Driver’s licenses and auto insurance seem to go together like Vin Diesel and fast cars. Yet despite conventional thinking, you don’t really need a driver’s license to have auto insurance in some states or in certain situations.
“We have found that some insurers just issue policies without asking for any form of driver’s license,” says Pete Moraga, a spokesman for the Insurance Information Network of California. “That’s truly remarkable because there is no way to verify their driving ability.”
In California and other states, your driving record -- and, therefore, your driver's license -- helps determine how much you pay for auto insurance.
It's not big auto insurance companies that are tossing policies around like confetti, Moraga says. In California, most of the auto insurers that sell coverage to unlicensed drivers are companies that are small players, he says.
“Several of these companies have found a niche market that may include undocumented workers who are, by law, not allowed to get a driver’s license,” Moraga says. "We have found that in these cases, the insurance brokers use an international driving license or the driver's license of the home country of the insured person.”
Getting an auto insurance policy without having a driver’s license is a crapshoot. There’s no set standard for auto insurance companies when dealing with unlicensed drivers -- they may not even be aware that their policyholders don't have licenses. And there's simply no way to track how much auto insurance premiums are for unlicensed drivers compared with licensed drivers, according to Moraga.
To find out your state’s rules on auto insurance and driver's licenses, check the website of the National Association of Insurance Commissioners.
There's no shortage of loopholes that enable unlicensed drivers to get auto insurance. Here’s a look three of the most common:
1. Some states, such as Texas, allow unlicensed drivers to buy auto insurance simply to keep their vehicle registrations current. That can save motorists the trouble of re-registering their cars once they do get driver's licenses.
2. Consumers can buy auto insurance if they don’t have a driver’s license for health reasons, such as impaired vision, but do have a car title in their name and are listed as the primary driver on an insurance policy. This is a common occurrence among senior citizens.
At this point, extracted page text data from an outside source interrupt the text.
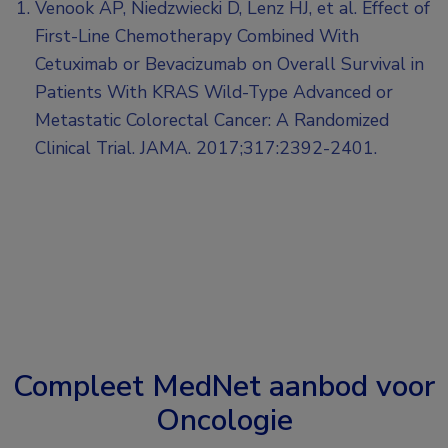
Venook AP, Niedzwiecki D, Lenz HJ, et al. Effect of
First-Line Chemotherapy Combined With
Cetuximab or Bevacizumab on Overall Survival in
Patients With KRAS Wild-Type Advanced or
Metastatic Colorectal Cancer: A Randomized
Clinical Trial. JAMA. 2017;317:2392-2401.
Compleet MedNet aanbod voor
Oncologie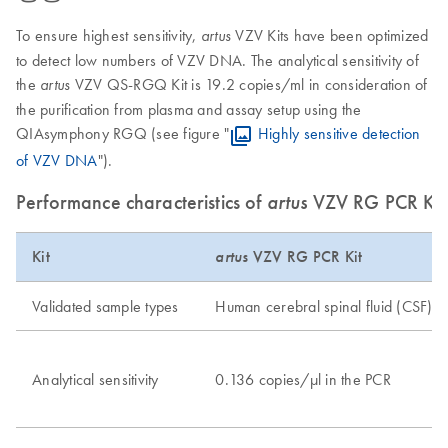
To ensure highest sensitivity,
VZV Kits have been optimized
artus
to detect low numbers of VZV DNA. The analytical sensitivity of
the
VZV QS-RGQ Kit is 19.2 copies/ml in consideration of
artus
the purification from plasma and assay setup using the
QIAsymphony RGQ (see figure "
Highly sensitive detection
of VZV DNA
").
Performance characteristics of
artus
VZV RG PCR Ki
Kit
artus
VZV RG PCR Kit
Validated sample types
Human cerebral spinal fluid (CSF)
Analytical sensitivity
0.136 copies/μl in the PCR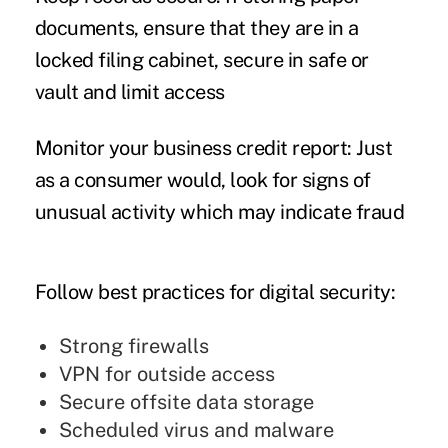
documents, ensure that they are in a
locked filing cabinet, secure in safe or
vault and limit access
Monitor your business credit report:
Just
as a consumer would, look for signs of
unusual activity which may indicate fraud
Follow best practices for digital security:
Strong firewalls
VPN for outside access
Secure offsite data storage
Scheduled virus and malware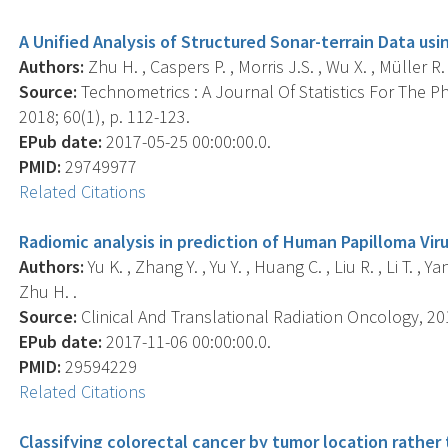
A Unified Analysis of Structured Sonar-terrain Data us
Authors:
Zhu H. , Caspers P. , Morris J.S. , Wu X. , Müller R. 
Source:
Technometrics : A Journal Of Statistics For The P
2018; 60(1), p. 112-123.
EPub date:
2017-05-25 00:00:00.0.
PMID:
29749977
Related Citations
Radiomic analysis in prediction of Human Papilloma Viru
Authors:
Yu K. , Zhang Y. , Yu Y. , Huang C. , Liu R. , Li T. , 
Zhu H. .
Source:
Clinical And Translational Radiation Oncology, 201
EPub date:
2017-11-06 00:00:00.0.
PMID:
29594229
Related Citations
Classifying colorectal cancer by tumor location rather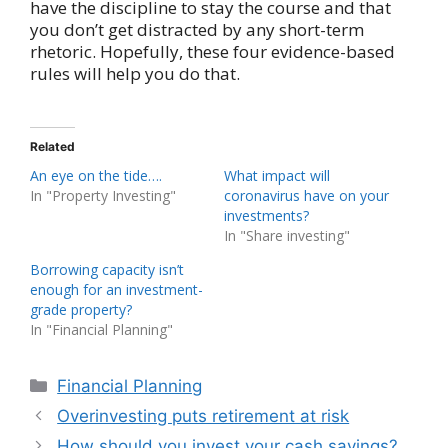
have the discipline to stay the course and that
you don’t get distracted by any short-term
rhetoric. Hopefully, these four evidence-based
rules will help you do that.
Related
An eye on the tide….
What impact will
In "Property Investing"
coronavirus have on your
investments?
In "Share investing"
Borrowing capacity isn’t
enough for an investment-
grade property?
In "Financial Planning"
Categories
Financial Planning
Overinvesting puts retirement at risk
How should you invest your cash savings?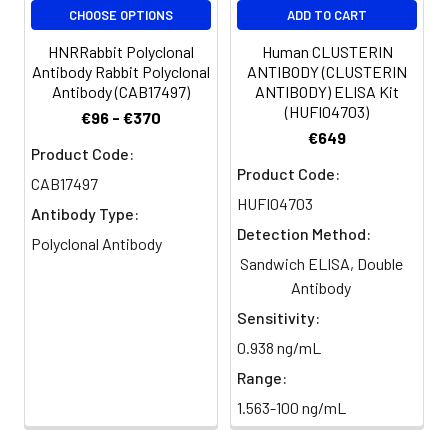
CHOOSE OPTIONS
ADD TO CART
HNRRabbit Polyclonal
Human CLUSTERIN
Antibody Rabbit Polyclonal
ANTIBODY (CLUSTERIN
Antibody (CAB17497)
ANTIBODY) ELISA Kit
(HUFI04703)
€96 - €370
€649
Product Code:
Product Code:
CAB17497
HUFI04703
Antibody Type:
Detection Method:
Polyclonal Antibody
Sandwich ELISA, Double
Antibody
Sensitivity:
0.938 ng/mL
Range:
1.563-100 ng/mL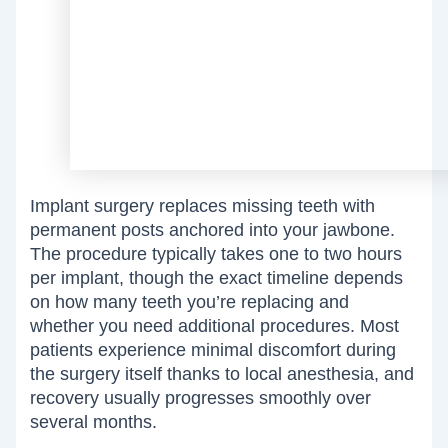
Implant surgery replaces missing teeth with
permanent posts anchored into your jawbone.
The procedure typically takes one to two hours
per implant, though the exact timeline depends
on how many teeth you’re replacing and
whether you need additional procedures. Most
patients experience minimal discomfort during
the surgery itself thanks to local anesthesia, and
recovery usually progresses smoothly over
several months.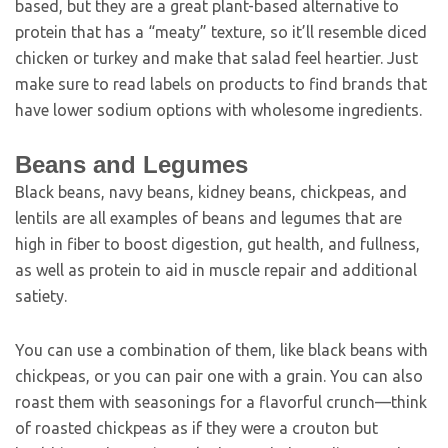
based, but they are a great plant-based alternative to
protein that has a “meaty” texture, so it’ll resemble diced
chicken or turkey and make that salad feel heartier. Just
make sure to read labels on products to find brands that
have lower sodium options with wholesome ingredients.
Beans and Legumes
Black beans, navy beans, kidney beans, chickpeas, and
lentils are all examples of beans and legumes that are
high in fiber to boost digestion, gut health, and fullness,
as well as protein to aid in muscle repair and additional
satiety.
You can use a combination of them, like black beans with
chickpeas, or you can pair one with a grain. You can also
roast them with seasonings for a flavorful crunch—think
of roasted chickpeas as if they were a crouton but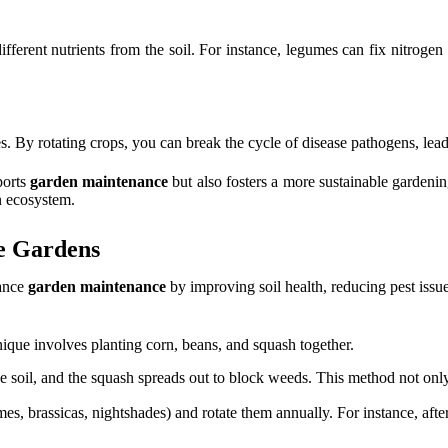
ifferent nutrients from the soil. For instance, legumes can fix nitrogen 
ies. By rotating crops, you can break the cycle of disease pathogens, lea
ports
garden maintenance
but also fosters a more sustainable gardeni
en ecosystem.
e Gardens
hance
garden maintenance
by improving soil health, reducing pest issue
ique involves planting corn, beans, and squash together.
the soil, and the squash spreads out to block weeds. This method not o
mes, brassicas, nightshades) and rotate them annually. For instance, af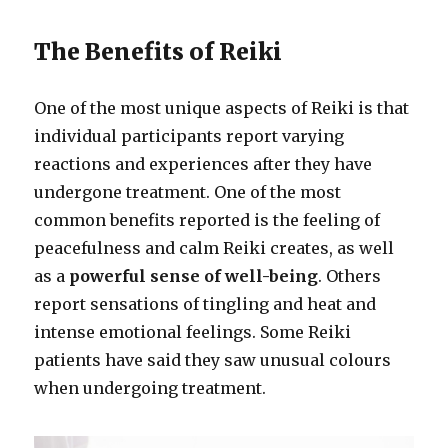
The Benefits of Reiki
One of the most unique aspects of Reiki is that
individual participants report varying
reactions and experiences after they have
undergone treatment. One of the most
common benefits reported is the feeling of
peacefulness and calm Reiki creates, as well
as a
powerful sense of well-being
. Others
report sensations of tingling and heat and
intense emotional feelings. Some Reiki
patients have said they saw unusual colours
when undergoing treatment.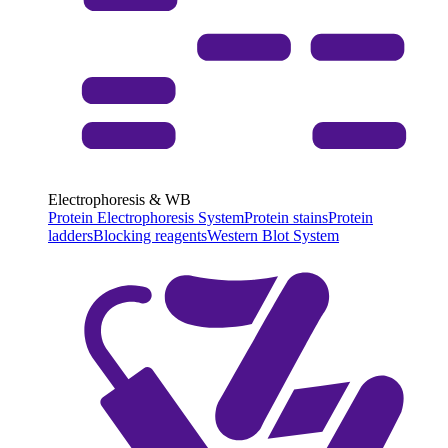
Electrophoresis & WB
Protein Electrophoresis System
Protein stains
Protein
ladders
Blocking reagents
Western Blot System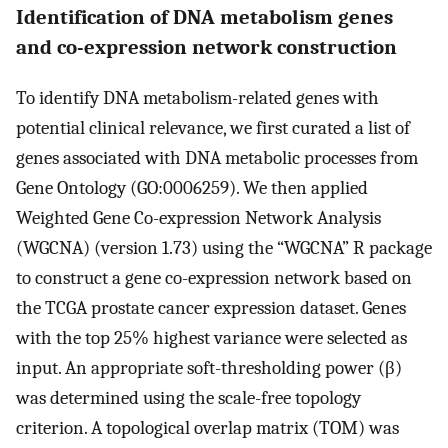
Identification of DNA metabolism genes
and co-expression network construction
To identify DNA metabolism-related genes with
potential clinical relevance, we first curated a list of
genes associated with DNA metabolic processes from
Gene Ontology (GO:0006259). We then applied
Weighted Gene Co-expression Network Analysis
(WGCNA) (version 1.73) using the “WGCNA” R package
to construct a gene co-expression network based on
the TCGA prostate cancer expression dataset. Genes
with the top 25% highest variance were selected as
input. An appropriate soft-thresholding power (β)
was determined using the scale-free topology
criterion. A topological overlap matrix (TOM) was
For instance, Illinois and New Hampshire will yank a driver's license from a senior citizen based on a failed driver's test at age 75, but will let the driver maintain auto insurance coverage.
3. If you’ve had your driver's license revoked, you may want to keep your auto insurance active for financial reasons. Consumers "want to keep the car covered so that they don’t lose their continuity discount," Moraga says, "or to keep their comprehensive and collision coverage in case the car is parked and gets stolen or crashed into by a drunk driver."
Some states cracking down
Some states have decided that they no longer can look the other way when it comes to unlicensed drivers. Those states include Montana, New Jersey, Oklahoma and Oregon.
Oregon enacted a law in 2008 that tightens documentation and identity verification requirements for state residents seeking driver's licenses. But officials say it’s too early to say how it's affecting the number of unlicensed drivers in the state; the Oregon Department of Transportation notes that drivers are required to renew their driver's licenses every eight years.
According to a report released by the Oregon Department of Transportation, these are the percentages of unlicensed drivers who were involved in Oregon traffic accidents in the past four years:
• 2007 -- 4.4 percent.
• 2008 -- 3.7 percent.
• 2009 -- 4.1 percent.
• 2010 -- 3.4 percent.
However, there doesn't appear to a high number of car accidents in Oregon involving motorists who lack driver's licenses and auto insurance. The majority of people in car accidents involving uninsured motorists do have driver's licenses, state officials say.
Across the country, a large number of U.S. drivers cannot meet the basic requirements for getting a license. According to the 2011 GMAC Insurance National Drivers Test, about 18 percent of U.S. drivers -- or about 36 million motorists -- flunked a written driver's exam.